Despite the challenges, experts hope that the CAR approach may someday be used against new targets in solid cancers, such as epidermal growth factor receptor in glioblastoma — a rare but deadly type of brain cancer — or hepatocyte growth factor receptor, also called c-MET, in other solid tumors. Current studies are exploring CARs to fight sarcoma (a cancer of soft tissue), advanced prostate cancers, multiple myeloma, tumors of the chest cavity, and mesothelioma, as well as lung, breast and ovarian cancers.

The application to solid tumors remains challenging, experts say. Blood cancers are essentially the out-of-control multiplication of single cancerous cells. That’s a more straightforward target than a solid tumor, which is a bit like an organ gone rogue, with its own microenvironment and vascular system.

Solid tumors also create various cell messengers that can dampen or mute the immune response. Then there’s the question of delivery: How might CAR-T cells reach the middle of a solid tumor deep within healthy tissue? That’s not easy to figure out.

Several teams are exploring the development of off-the-shelf CARs, agents that would not be isolated from a patient’s cells but would instead involve a template that could be altered to order, even if a patient doesn’t have enough healthy T cells to culture.
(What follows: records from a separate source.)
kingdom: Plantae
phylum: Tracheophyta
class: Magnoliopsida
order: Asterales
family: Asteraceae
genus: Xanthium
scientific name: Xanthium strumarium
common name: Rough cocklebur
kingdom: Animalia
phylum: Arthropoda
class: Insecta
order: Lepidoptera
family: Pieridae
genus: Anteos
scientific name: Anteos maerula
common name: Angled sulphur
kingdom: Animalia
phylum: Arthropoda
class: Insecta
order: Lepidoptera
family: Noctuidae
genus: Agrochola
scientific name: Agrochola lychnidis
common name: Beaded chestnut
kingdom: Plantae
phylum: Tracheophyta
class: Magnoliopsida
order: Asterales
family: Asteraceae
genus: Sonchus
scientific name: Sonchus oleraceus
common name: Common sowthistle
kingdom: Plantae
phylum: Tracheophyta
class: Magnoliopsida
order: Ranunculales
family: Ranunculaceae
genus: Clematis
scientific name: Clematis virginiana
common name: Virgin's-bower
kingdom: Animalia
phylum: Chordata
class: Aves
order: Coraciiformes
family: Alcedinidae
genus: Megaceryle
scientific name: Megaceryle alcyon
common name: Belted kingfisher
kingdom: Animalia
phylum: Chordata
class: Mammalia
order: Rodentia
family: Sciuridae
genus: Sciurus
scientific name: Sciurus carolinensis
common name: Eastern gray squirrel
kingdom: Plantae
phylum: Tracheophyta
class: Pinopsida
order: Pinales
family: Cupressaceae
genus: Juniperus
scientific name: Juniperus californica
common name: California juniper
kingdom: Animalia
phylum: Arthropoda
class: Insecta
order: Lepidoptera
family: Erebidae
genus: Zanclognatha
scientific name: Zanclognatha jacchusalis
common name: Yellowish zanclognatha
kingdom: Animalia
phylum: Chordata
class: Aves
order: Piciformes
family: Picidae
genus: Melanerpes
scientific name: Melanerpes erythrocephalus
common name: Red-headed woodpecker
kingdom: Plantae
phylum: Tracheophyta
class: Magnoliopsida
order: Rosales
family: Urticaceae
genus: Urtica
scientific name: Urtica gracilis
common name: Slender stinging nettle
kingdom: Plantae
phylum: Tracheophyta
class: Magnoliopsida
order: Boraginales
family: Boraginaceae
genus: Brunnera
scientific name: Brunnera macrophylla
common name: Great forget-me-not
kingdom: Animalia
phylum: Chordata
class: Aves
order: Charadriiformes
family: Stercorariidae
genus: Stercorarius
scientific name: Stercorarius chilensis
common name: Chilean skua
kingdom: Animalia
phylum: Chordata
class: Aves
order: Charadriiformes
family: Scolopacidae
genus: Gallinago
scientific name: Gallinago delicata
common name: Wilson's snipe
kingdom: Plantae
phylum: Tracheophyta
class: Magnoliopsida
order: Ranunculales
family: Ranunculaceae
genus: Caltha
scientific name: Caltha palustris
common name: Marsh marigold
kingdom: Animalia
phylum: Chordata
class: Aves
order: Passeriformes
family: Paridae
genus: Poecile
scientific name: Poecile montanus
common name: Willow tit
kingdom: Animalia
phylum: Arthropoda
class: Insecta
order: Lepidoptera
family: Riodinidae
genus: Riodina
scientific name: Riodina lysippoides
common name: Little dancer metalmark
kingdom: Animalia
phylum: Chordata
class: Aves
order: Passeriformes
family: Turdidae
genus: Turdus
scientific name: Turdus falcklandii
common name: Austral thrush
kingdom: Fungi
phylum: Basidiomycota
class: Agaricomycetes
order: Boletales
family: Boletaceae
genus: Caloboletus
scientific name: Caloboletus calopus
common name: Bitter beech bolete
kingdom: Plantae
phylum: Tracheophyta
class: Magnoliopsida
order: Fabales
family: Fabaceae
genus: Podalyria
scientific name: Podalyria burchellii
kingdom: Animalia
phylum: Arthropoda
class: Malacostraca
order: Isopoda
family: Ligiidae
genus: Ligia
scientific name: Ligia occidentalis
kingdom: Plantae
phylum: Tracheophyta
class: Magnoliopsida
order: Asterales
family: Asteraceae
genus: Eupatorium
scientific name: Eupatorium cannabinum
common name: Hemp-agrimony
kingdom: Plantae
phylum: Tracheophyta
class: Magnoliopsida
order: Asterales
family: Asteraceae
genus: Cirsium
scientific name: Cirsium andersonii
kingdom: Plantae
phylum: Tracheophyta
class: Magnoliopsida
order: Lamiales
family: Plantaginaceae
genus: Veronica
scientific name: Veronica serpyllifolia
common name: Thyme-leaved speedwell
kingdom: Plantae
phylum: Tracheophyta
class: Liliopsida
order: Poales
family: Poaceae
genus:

Other centers are testing approaches where CARs are simultaneously targeting more than one tumor receptor. The Medical College of Wisconsin has developed a clinical trial with a CAR-T cell that recognizes two targets on B cells: CD19 and CD20. Although this is indeed a breakthrough, experts caution that there’s no guarantee of wide application. “It will be trickier in other blood cancers and solid tumors,” explains Nirav Shah, M.D., MSHP, assistant professor of medicine at the Medical College of Wisconsin, division of Hematology and Oncology, specializing in lymphoma and stem cell transplant at Froedtert Hospital, and a member of the Bone Marrow Transplantation and Cellular Therapy team.. “Right now, the success is really in the B-cell malignancy space.”